Scratch is a block-based visual programming language and website targeted primarily at children to help learn code. Users of the site can create online coding projects using a block-like interface. The service was developed by the MIT Media Lab, has been translated into 70+ languages, and is used in most parts of the world. Scratch is taught and used in after-school centers, schools, and colleges, as well as other public knowledge institutions. As of September 2020, community statistics on the language’s official website show more than 59 million projects shared by over 58 million users, and almost 36 million monthly website visits.
The Scratch platform lets users mix together different media (including graphics, sound, and other programs) in creative ways by creating and remixing projects, like video games and animations.

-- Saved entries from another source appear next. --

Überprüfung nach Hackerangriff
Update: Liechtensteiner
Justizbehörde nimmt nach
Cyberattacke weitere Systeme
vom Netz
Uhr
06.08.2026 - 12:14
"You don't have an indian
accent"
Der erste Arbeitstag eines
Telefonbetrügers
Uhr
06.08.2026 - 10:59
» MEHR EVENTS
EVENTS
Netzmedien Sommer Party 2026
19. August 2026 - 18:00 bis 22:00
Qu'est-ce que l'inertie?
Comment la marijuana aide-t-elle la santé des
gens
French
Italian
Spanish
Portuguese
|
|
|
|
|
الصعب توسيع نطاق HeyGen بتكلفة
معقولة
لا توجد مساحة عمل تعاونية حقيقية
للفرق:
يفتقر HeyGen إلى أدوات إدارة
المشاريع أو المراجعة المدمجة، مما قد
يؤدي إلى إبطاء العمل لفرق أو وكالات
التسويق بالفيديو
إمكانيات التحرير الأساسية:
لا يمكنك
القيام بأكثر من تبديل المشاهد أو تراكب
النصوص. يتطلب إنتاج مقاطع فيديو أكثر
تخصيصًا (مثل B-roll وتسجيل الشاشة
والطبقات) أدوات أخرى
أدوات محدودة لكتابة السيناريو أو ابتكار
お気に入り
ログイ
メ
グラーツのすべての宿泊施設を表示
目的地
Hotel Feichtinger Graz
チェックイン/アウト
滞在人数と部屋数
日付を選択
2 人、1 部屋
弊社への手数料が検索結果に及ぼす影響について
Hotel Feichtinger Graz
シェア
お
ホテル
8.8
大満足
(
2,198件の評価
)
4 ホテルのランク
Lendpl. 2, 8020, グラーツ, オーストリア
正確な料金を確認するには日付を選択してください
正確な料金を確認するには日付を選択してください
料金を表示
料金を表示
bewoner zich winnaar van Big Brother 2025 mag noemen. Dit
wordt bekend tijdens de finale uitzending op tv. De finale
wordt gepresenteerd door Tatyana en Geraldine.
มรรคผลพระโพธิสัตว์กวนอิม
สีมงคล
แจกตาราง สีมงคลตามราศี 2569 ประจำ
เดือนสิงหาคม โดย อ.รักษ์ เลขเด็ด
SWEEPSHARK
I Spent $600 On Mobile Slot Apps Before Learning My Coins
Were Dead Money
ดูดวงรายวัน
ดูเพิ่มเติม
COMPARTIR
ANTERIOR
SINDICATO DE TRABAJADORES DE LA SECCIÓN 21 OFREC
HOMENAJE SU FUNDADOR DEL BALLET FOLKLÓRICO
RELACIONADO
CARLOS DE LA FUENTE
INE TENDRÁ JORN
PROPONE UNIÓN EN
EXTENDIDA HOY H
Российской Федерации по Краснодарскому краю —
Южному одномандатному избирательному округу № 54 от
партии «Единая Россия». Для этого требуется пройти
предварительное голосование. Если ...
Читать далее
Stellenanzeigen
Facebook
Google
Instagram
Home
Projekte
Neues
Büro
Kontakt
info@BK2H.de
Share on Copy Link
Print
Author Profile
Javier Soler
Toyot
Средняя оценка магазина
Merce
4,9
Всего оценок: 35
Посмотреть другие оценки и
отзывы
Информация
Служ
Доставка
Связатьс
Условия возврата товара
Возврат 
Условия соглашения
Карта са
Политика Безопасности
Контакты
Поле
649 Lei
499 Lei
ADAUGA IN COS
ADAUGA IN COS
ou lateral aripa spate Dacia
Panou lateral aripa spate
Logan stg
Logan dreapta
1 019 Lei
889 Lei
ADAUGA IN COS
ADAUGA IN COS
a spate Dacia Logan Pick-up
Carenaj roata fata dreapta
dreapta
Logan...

The Scratch interface is divided into three main sections: a stage area, block palette, and a coding area to place and arrange the blocks into scripts that can be run by pressing the green flag or clicking on the code itself. Users may also create their own code blocks and they will appear in the “My Blocks” section.
The stage area features the results of running the program (e.g., animations, turtle graphics, either in a small or normal size, with a full-screen option also available) and all sprites thumbnails being listed in the bottom area. The stage uses cartesian coordinates (x and y), with (0,0) being the stage center.
With a sprite selected at the bottom of the staging area, blocks of commands can be applied to it by dragging them from the block palette into the coding area. The Costumes tab allows users to change the look of the sprite in order to create various effects, including animation. The Sounds tab allows attaching sounds and music to a sprite.
When creating sprites and backgrounds, users can draw their own sprite manually, choose a Sprite from the library, or upload an image.